- **Excerpted records**
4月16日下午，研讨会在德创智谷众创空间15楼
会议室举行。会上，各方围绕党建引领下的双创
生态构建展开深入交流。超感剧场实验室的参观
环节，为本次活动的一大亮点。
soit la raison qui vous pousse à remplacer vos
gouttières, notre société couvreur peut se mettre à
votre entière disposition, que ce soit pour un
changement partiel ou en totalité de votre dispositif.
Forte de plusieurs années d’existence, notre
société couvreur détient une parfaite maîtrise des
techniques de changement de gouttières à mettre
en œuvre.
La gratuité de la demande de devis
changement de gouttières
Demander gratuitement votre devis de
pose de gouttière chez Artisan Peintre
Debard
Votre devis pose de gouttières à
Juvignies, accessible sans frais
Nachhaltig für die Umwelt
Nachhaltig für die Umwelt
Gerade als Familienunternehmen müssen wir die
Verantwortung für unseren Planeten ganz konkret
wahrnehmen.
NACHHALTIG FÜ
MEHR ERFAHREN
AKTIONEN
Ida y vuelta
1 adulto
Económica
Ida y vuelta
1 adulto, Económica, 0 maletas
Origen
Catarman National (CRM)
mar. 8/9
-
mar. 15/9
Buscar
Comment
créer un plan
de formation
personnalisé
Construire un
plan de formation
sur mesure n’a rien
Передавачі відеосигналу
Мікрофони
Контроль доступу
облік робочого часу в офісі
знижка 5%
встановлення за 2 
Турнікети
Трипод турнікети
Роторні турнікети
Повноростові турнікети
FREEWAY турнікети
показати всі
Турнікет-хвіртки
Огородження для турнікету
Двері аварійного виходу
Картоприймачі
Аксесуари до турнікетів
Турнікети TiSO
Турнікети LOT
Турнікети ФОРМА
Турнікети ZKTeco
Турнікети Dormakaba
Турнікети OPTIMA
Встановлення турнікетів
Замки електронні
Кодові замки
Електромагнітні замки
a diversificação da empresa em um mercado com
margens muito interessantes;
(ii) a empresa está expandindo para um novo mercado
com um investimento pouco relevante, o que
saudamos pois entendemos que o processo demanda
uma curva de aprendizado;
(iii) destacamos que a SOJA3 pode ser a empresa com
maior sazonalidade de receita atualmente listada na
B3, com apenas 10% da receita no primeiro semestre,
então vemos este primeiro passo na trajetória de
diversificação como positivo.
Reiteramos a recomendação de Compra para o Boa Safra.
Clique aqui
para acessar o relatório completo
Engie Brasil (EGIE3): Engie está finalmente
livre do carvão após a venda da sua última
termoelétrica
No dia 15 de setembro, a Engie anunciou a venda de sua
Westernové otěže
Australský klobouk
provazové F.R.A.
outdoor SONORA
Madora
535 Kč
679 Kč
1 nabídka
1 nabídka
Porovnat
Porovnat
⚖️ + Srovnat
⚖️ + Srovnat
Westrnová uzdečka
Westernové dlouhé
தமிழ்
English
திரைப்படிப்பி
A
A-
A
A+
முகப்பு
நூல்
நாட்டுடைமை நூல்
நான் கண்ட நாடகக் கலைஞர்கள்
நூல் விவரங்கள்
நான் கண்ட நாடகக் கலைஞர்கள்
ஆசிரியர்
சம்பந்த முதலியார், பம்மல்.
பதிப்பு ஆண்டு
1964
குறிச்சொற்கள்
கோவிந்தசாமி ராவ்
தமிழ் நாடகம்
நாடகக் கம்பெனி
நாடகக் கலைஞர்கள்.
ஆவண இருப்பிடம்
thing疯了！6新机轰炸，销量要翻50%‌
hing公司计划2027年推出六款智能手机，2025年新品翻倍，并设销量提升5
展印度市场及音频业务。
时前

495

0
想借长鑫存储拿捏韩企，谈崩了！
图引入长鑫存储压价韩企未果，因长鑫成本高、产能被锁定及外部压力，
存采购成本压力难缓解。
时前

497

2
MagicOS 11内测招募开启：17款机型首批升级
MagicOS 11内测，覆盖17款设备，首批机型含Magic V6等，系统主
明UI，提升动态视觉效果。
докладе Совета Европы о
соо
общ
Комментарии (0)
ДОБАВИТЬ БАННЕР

- **Directions for this task**
In the records above, find the lines holding "couvreur". Copy each one.

- **Response to this exercise**
gouttières, notre société couvreur peut se mettre à
société couvreur détient une parfaite maîtrise des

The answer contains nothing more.